== TASKS ==
**A)** In the article on getting a mortgage while self-employed, what two items do traditional lenders prefer as proof of income?
**B)** Update the passage of the article on self-employed mortgages that begins at the words "Toby Quanstrom" and stops after "the right preparation.", replacing "preparation" with "planning".
**C)** Write what comes next in the article on self-employed mortgages, picking up after its last sentence.

== SELECTED EXCERPT ==
March 7, 2025
5 min read

How to Get a Mortgage When You Are Self-Employed

Self-employed? Get expert mortgage advice to secure the best deal for your financial situation. Find the right lender today!

Toby Quanstrom
CeMAP, Director

We understand the challenges self-employed individuals face when applying for a mortgage. Unlike traditional employees with fixed salaries, self-employed professionals often need to provide additional proof of income. However, getting a self-employed mortgage is entirely possible with the right preparation.

Why Self-Employment Mortgages Are Different

Traditional lenders prefer straightforward proof of income: a payslip and a letter from your employer confirming your salary. Self-employed applicants must provide more:

  • Tax Calculations + Tax Year Overviews showing actual business income
  • Limited Company Accounts demonstrating profitability
  • Bank statements showing regular business income
  • Additional documentation proving income stability

The Lender's Concern

As a self-employed individual, you don't have a permanent contract with guaranteed hours. Lenders needs to take a longer term view of your earnings to asesss how much they are willing to lend.

== RECORDED INFORMATION ==
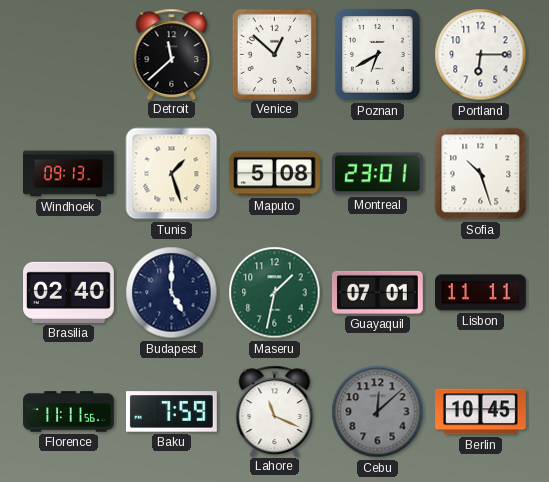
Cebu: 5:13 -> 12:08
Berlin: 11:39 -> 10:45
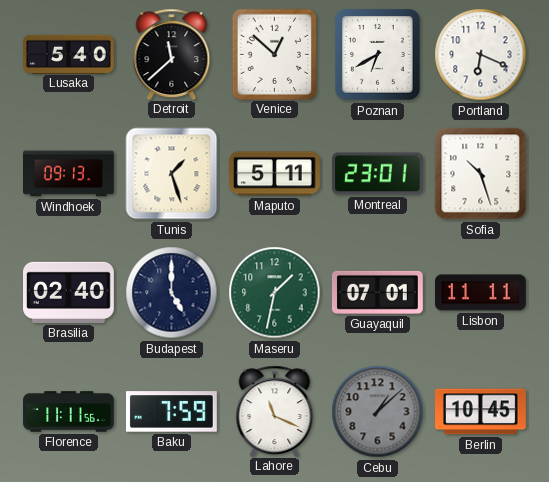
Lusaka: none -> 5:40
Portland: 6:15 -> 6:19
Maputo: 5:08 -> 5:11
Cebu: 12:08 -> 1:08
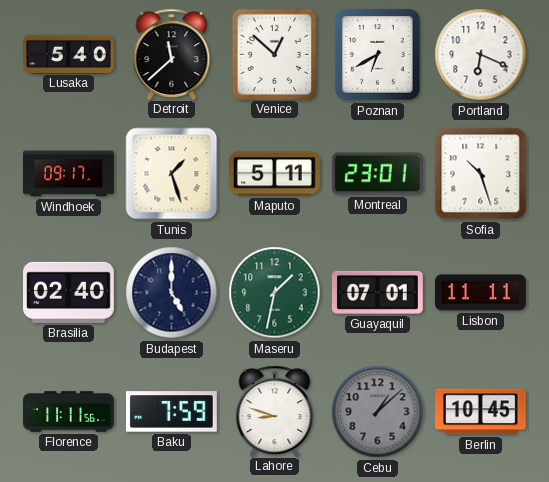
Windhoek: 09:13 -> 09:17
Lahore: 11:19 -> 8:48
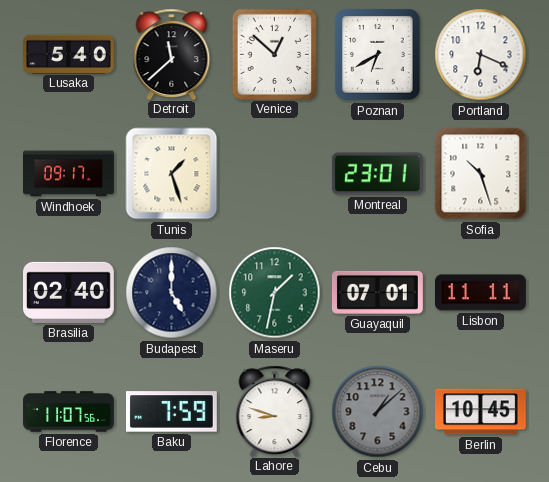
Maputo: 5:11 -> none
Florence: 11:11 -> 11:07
--
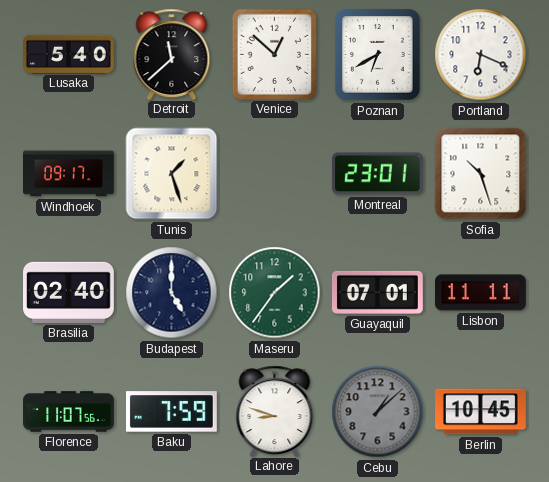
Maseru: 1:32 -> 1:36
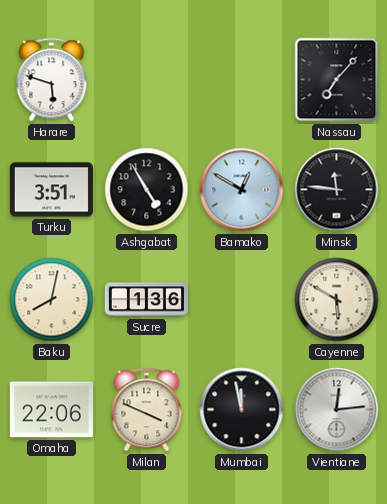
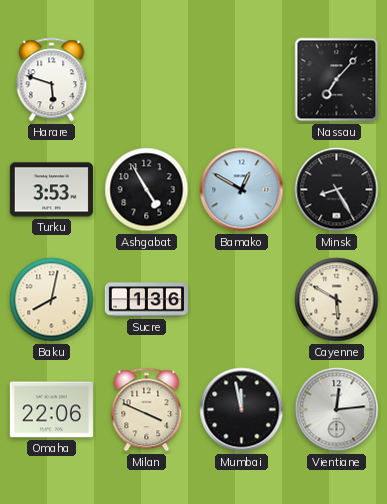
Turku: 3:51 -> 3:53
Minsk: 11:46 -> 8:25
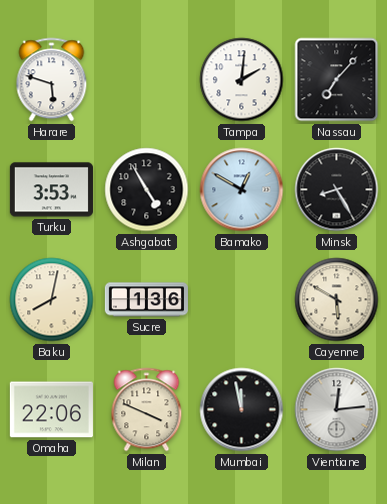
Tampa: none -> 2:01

== THE ANSWERS ==
**A)** A payslip and a letter from the employer confirming the salary.

**B)**
Toby Quanstrom
CeMAP, Director

We understand the challenges self-employed individuals face when applying for a mortgage. Unlike traditional employees with fixed salaries, self-employed professionals often need to provide additional proof of income. However, getting a self-employed mortgage is entirely possible with the right planning.

**C)**
How Long Do You Need to Be Self-Employed?

Minimum 1 Years self employed

Most traditional lenders require at least 2 years of self-employment history, however, many lenders will accept 1 years of self employed history. This means:

  • You must have been trading for a minimum of 1 years
  • You must provide at least 1 years Tax Calculations + Tax Year Overviews if you are self employed, plus 1 years Limited Company Accounts if you are a limited company director.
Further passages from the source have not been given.